### Work task
Scan the entries below for lines holding "down". Give the number of such lines alone.

### Data under study

==============================

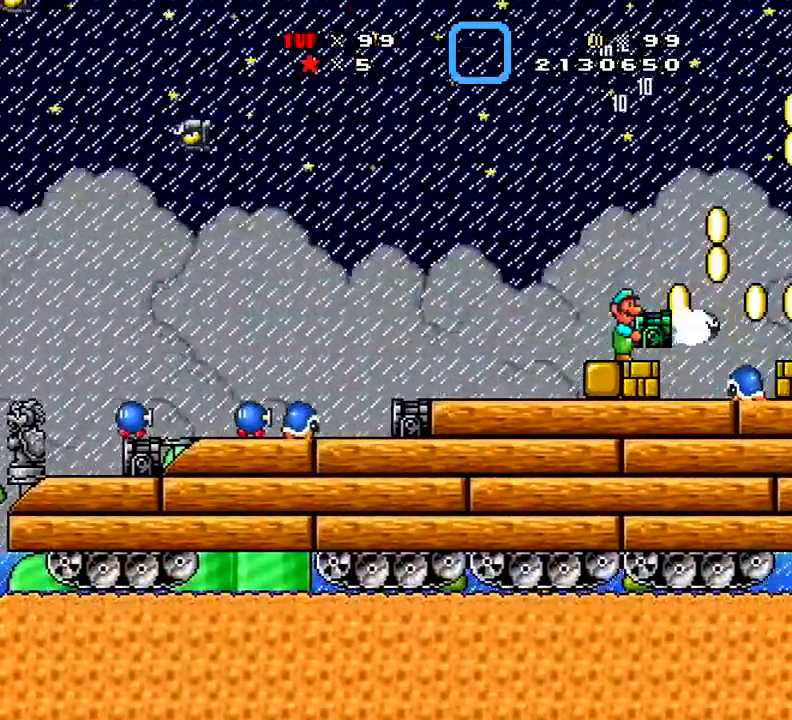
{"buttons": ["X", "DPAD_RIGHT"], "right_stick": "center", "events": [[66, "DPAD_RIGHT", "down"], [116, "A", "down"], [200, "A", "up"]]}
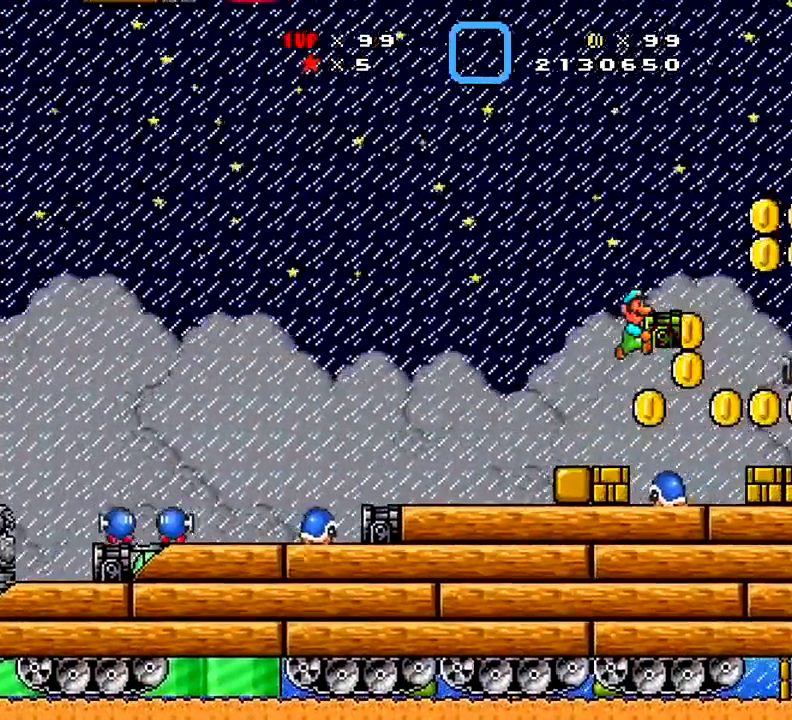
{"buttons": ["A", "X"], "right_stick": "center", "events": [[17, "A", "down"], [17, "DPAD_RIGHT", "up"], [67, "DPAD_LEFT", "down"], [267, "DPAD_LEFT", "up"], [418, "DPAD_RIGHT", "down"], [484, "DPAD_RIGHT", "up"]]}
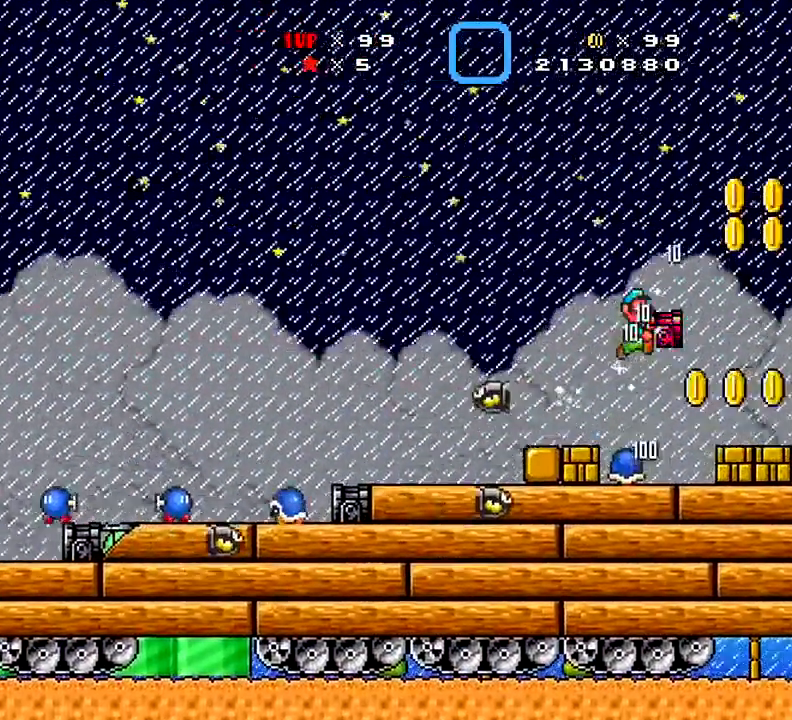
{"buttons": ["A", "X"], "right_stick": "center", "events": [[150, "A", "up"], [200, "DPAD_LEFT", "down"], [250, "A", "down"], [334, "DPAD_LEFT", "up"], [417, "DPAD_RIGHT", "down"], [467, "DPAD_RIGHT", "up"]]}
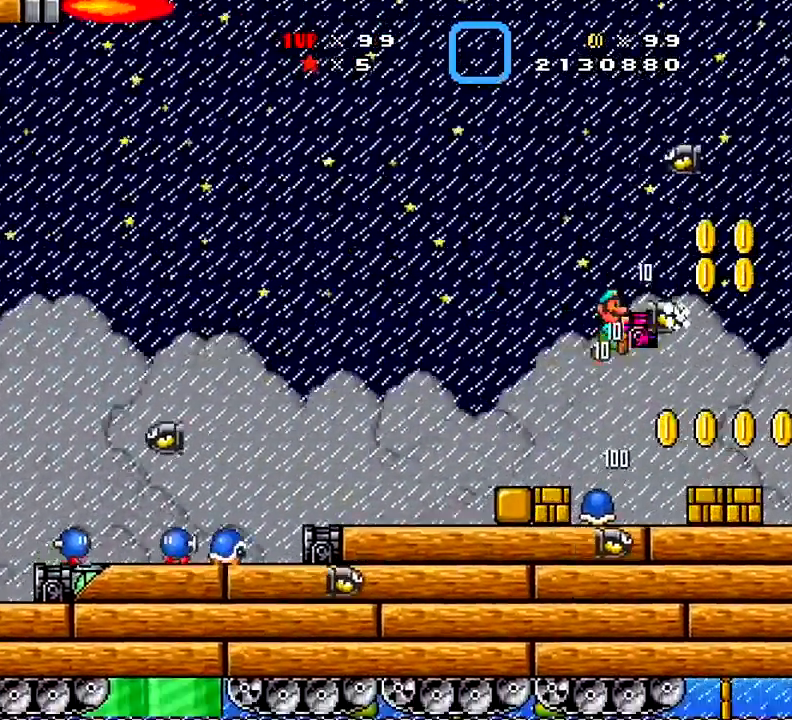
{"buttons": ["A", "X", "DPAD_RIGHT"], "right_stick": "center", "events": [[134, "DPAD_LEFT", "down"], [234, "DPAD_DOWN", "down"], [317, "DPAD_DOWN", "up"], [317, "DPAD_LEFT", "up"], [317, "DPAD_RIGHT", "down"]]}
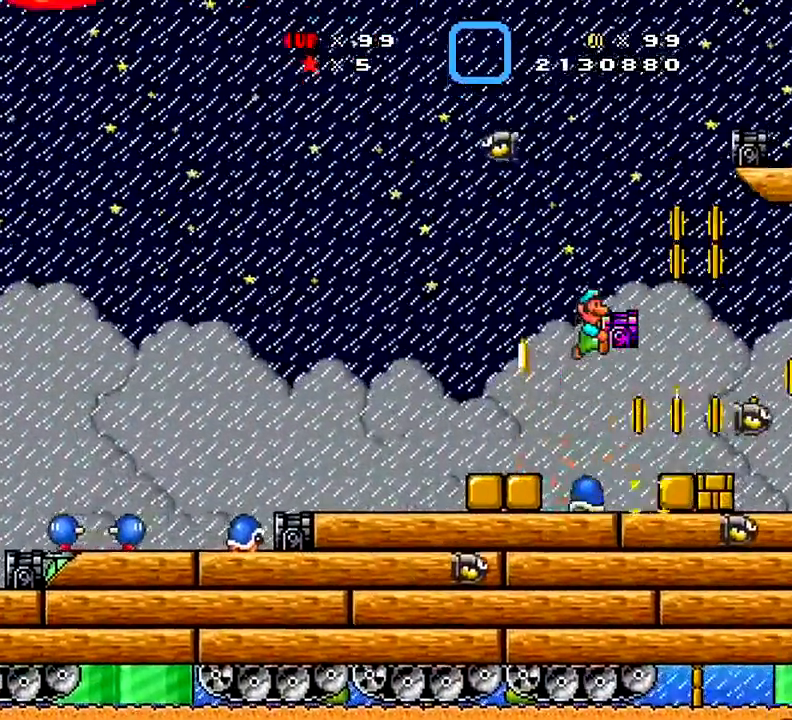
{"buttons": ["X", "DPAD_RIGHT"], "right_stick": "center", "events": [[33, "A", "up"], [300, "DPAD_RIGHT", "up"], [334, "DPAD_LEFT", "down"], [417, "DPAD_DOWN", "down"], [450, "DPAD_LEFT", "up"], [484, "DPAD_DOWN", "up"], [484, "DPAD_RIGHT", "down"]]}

==============================

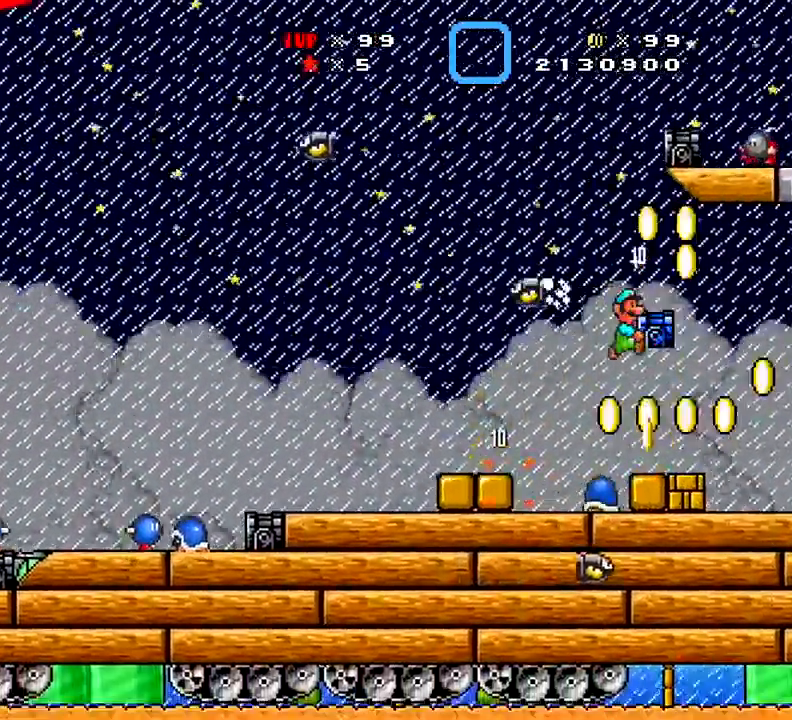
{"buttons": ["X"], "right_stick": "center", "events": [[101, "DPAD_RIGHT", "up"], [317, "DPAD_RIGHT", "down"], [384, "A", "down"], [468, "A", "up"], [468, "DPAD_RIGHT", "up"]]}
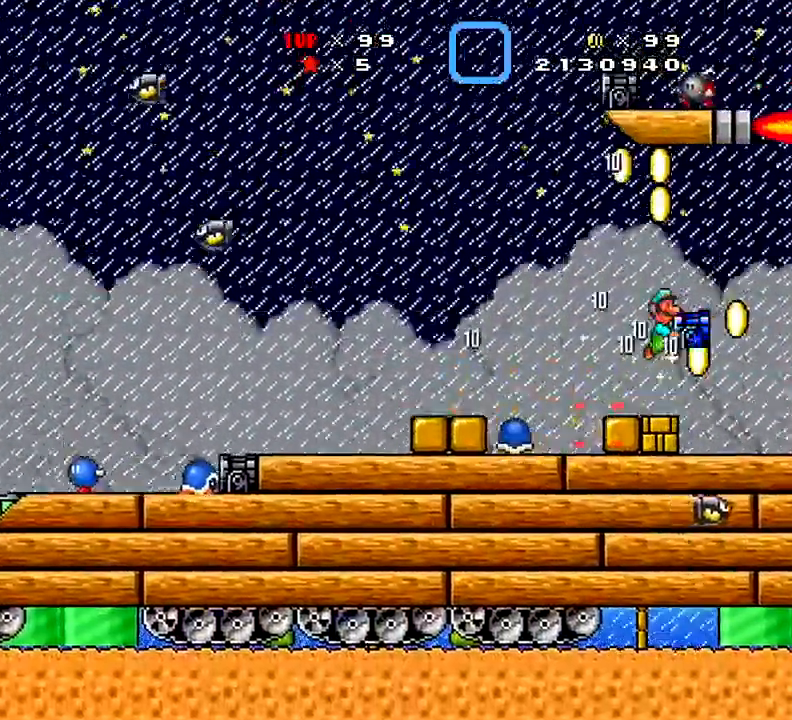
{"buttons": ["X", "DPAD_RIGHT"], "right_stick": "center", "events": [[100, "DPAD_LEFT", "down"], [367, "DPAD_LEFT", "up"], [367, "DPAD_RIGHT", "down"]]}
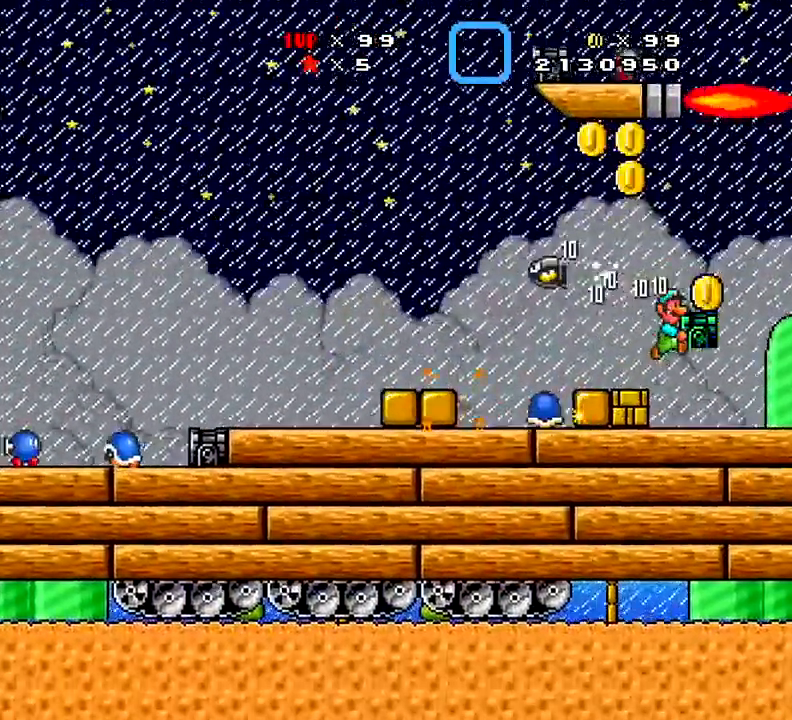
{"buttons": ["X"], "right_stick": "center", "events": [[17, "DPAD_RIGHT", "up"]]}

==============================

### Written answer
7